Bir dilci olarak puan ve başarı sıralamalarını bir yorumlayayım dedim.
Tercümanlık bölümleri dilde en az iş imkanı olan ve girmesi en zor bölümler. Sadece İngilizce değil İngilizce-Almanca veya İngilizce-Fransızca oluyor çoğu. Bir de en yüksek puanla alan üniversite dışında iş imkanı çok az. İlk bine girmek lazım. Yani Bilkent ya da Başkent olmayacaksa hiç gerek yok. Tanıdığım mütercim tercüman var, Antik Bizans dahil 7 dil biliyor. Ayda ortalama 2 bine yakın kazanıyor. Sağlık sorunlarından dolayı çok iş almıyor ama ayda bir roman büyüklüğünde çeviri yapıyor.
İngiliz dili edebiyatı tarzı bölümleri girmesi kolay, bitirmesi zor. Alakalı iş bulması da zor. Çoğu zaten formasyon alarak öğretmen olmaya çalışıyor. Ancak eğitim bilimleri, metodoloji ve sınıf yönetimi açısından çok zorlanıyorlar.
En rahatı öğretmenlik. Ben orta okuldayken de İngilizce öğretmenliği alımları iyiydi, hâlâ daha öyle. Birkaç yıl daha da devam eder bu şekilde. Kpss puanlarımız da düşük, 70-72 puanla il merkezine atanılabiliyor. Üstelik hangi üniversite olduğu hiç önemli değil. Kpss çalışarak, özelde az gelirle işlere girerek kendinizi geliştirebilirsiniz. Önemli olan tecrübe ve kendini geliştirmek. Hangi üniversiteden mezun olduğunuz özelde fark eder ama özelde köle gibi davranırlar, asgari ücretten az alırsınız. Normalde bir öğretmen için maksimum çalışma saati 30 iken 45 saat derse girebilirsiniz. Yds gibi sınavlara hazırlanan öğrenci sınıflarına ders vererek aldığınız parayı biraz arttırabilirsiniz. Atanmak daha rahat açıkçası.

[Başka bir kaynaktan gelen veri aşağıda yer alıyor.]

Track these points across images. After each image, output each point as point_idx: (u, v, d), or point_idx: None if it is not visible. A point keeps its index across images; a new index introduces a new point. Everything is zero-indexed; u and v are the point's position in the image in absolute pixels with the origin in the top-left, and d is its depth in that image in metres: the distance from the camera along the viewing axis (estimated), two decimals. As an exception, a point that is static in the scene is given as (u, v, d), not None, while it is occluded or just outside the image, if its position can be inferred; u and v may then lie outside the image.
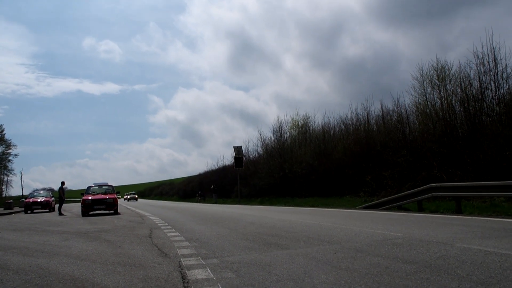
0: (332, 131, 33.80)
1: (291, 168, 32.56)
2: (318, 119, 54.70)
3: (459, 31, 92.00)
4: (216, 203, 38.57)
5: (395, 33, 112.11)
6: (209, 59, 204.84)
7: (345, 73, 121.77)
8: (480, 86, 19.90)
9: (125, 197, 78.41)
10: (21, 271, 4.90)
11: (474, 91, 20.29)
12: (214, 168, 57.35)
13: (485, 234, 6.63)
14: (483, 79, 19.75)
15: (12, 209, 31.07)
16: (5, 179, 68.48)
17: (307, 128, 37.50)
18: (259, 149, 44.47)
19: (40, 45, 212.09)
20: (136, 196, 73.71)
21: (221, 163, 55.50)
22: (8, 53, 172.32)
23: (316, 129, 36.53)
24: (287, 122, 39.75)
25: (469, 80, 20.51)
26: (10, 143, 67.24)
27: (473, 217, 10.43)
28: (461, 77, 21.02)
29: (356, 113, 30.82)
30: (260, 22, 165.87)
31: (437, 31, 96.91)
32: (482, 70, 19.64)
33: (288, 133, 39.64)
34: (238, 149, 39.10)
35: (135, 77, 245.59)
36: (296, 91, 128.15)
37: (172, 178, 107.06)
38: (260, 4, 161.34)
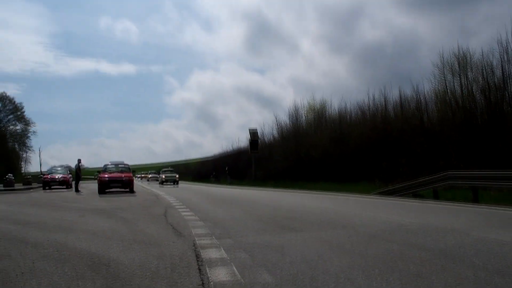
0: (348, 116, 33.54)
1: (306, 152, 32.46)
2: (334, 104, 54.12)
3: (483, 16, 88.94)
4: (230, 184, 38.77)
5: (417, 18, 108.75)
6: (225, 41, 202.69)
7: (363, 58, 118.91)
8: (503, 75, 19.46)
9: (150, 176, 54.25)
10: (39, 245, 5.01)
11: (496, 80, 19.85)
12: (229, 150, 57.51)
13: (502, 224, 6.55)
14: (506, 68, 19.31)
15: (31, 185, 31.73)
16: (24, 155, 69.70)
17: (323, 112, 37.26)
18: (275, 132, 44.46)
19: (57, 24, 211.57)
20: (177, 176, 39.98)
21: (236, 145, 55.64)
22: (28, 31, 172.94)
23: (332, 114, 36.31)
24: (303, 106, 39.56)
25: (492, 69, 20.08)
26: (29, 121, 68.23)
27: (490, 207, 10.27)
28: (483, 65, 20.56)
29: (374, 99, 30.52)
30: (277, 4, 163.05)
31: (460, 16, 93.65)
32: (506, 58, 19.20)
33: (304, 117, 39.49)
34: (253, 132, 39.02)
35: (151, 57, 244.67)
36: (313, 75, 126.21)
37: (188, 158, 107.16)
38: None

Öğretmenlik puanları da benim zamanıma göre baya düşmüş. Üstelik gözlemlediğim kadarıyla kat sayı açısından sorun oldu. Birkaç yıldır, dil bölümü okumamış öğrenciler ilk aşama sınavında matematik vs yaparak dil okumuşlardan daha üste çıkıyor çok daha az İngilizce netiyle. Şansınız var dil bitirmemiş olmanıza rağmen. Hazırlık okuma şansınız da var.